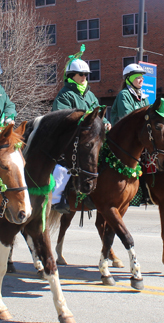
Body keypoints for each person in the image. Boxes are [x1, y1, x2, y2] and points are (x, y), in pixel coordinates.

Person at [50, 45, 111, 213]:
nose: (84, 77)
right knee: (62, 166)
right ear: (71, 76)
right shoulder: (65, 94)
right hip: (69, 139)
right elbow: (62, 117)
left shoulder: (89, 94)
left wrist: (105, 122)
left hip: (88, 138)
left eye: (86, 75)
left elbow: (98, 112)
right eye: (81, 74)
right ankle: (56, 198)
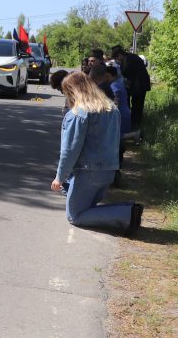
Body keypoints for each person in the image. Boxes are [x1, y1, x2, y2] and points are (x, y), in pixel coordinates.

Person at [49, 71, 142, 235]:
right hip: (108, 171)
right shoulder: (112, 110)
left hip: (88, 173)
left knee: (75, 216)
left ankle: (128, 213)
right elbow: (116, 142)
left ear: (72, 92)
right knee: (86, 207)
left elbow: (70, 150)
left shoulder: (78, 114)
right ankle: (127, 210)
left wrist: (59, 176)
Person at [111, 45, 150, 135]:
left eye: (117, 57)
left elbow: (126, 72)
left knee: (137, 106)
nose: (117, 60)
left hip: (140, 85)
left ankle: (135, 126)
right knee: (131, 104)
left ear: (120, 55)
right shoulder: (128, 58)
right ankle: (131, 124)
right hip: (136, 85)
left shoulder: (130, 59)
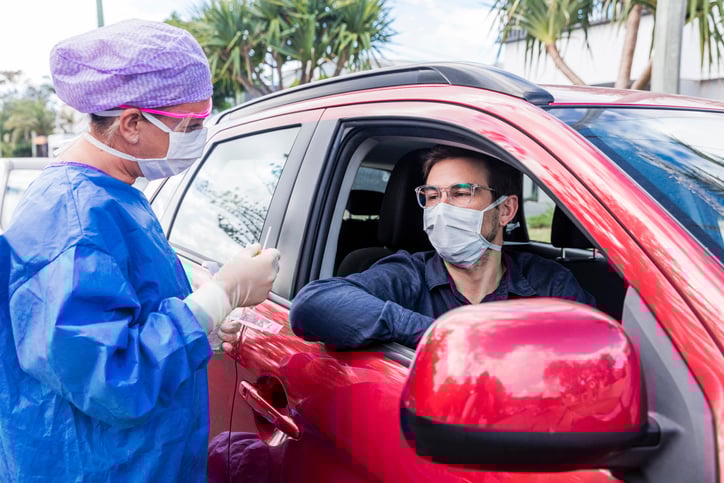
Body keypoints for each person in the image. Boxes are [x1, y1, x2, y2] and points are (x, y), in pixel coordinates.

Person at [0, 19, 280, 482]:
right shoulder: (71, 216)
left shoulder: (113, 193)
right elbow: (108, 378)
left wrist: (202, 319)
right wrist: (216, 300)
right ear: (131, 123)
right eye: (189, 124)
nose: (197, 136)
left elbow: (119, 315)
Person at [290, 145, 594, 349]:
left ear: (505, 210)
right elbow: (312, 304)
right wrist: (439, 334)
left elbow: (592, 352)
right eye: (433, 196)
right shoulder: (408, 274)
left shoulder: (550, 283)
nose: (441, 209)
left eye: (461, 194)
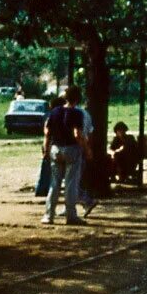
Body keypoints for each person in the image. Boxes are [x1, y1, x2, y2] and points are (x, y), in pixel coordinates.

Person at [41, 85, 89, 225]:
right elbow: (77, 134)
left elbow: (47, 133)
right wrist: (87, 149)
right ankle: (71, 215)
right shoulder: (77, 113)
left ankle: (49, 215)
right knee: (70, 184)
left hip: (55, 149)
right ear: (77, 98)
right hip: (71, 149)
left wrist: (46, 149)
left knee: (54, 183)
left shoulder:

_____

* _WORK TASK_
Count every line of the data above that includes the word "wrist", then state the total and nothing more.

* _SOLUTION FOR THIS TASK_
7